BEGIN Supplied entries

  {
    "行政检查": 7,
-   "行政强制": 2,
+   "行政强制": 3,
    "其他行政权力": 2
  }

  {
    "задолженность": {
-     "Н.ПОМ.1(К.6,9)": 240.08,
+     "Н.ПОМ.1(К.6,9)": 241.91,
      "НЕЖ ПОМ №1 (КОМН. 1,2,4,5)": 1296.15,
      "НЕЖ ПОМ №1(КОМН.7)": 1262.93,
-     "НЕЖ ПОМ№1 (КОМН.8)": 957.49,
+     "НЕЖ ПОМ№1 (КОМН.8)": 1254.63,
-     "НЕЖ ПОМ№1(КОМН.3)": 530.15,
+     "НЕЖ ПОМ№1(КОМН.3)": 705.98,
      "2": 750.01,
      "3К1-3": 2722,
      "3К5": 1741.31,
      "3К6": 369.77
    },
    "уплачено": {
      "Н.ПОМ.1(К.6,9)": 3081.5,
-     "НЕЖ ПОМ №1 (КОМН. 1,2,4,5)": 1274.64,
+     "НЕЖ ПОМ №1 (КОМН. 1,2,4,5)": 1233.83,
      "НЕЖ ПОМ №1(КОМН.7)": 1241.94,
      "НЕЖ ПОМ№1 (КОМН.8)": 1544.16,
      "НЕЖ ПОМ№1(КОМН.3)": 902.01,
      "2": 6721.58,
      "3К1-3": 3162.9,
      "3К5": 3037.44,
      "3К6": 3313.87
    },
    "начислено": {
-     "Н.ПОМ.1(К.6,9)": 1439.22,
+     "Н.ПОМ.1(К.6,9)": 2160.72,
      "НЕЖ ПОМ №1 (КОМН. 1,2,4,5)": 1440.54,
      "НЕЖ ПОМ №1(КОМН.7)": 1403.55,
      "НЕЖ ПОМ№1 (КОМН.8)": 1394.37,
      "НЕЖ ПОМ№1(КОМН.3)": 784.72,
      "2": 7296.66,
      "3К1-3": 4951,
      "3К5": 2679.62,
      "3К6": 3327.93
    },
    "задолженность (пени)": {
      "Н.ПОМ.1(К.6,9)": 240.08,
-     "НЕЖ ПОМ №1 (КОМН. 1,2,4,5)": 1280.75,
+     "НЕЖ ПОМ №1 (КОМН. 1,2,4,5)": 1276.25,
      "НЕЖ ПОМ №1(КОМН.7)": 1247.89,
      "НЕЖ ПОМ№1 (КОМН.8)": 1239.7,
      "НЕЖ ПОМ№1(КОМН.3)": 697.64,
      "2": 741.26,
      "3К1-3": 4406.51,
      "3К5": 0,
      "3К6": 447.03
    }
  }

END Supplied entries
BEGIN Supplied entries

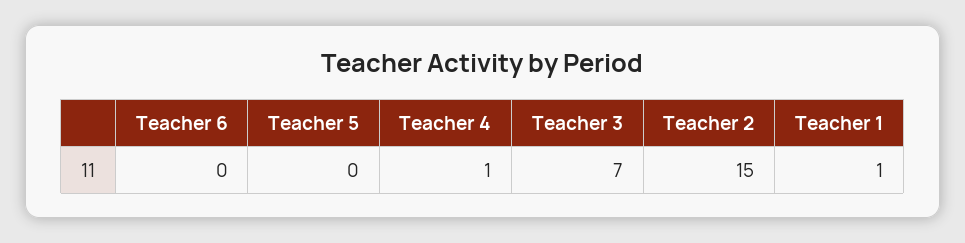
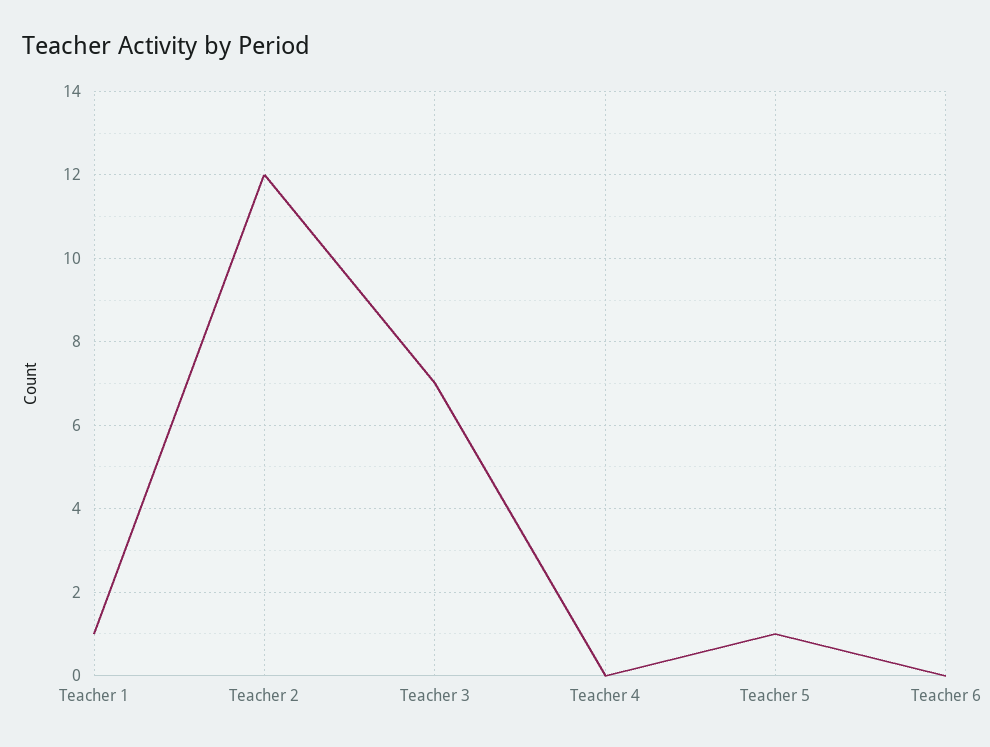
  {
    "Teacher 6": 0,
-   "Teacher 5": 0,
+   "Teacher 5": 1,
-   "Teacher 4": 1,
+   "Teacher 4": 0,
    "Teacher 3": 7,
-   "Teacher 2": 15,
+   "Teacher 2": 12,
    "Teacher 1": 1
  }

END Supplied entries
BEGIN Supplied entries

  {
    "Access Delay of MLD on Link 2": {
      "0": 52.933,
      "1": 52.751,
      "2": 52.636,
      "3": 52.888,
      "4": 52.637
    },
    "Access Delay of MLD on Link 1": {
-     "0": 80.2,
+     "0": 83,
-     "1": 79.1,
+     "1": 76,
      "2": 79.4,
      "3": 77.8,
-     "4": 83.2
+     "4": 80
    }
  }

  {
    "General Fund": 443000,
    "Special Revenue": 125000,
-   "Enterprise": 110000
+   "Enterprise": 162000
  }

END Supplied entries

### Work to complete
The required output is every line above that contains the string "Enterprise".

### Expected output
-   "Enterprise": 110000
+   "Enterprise": 162000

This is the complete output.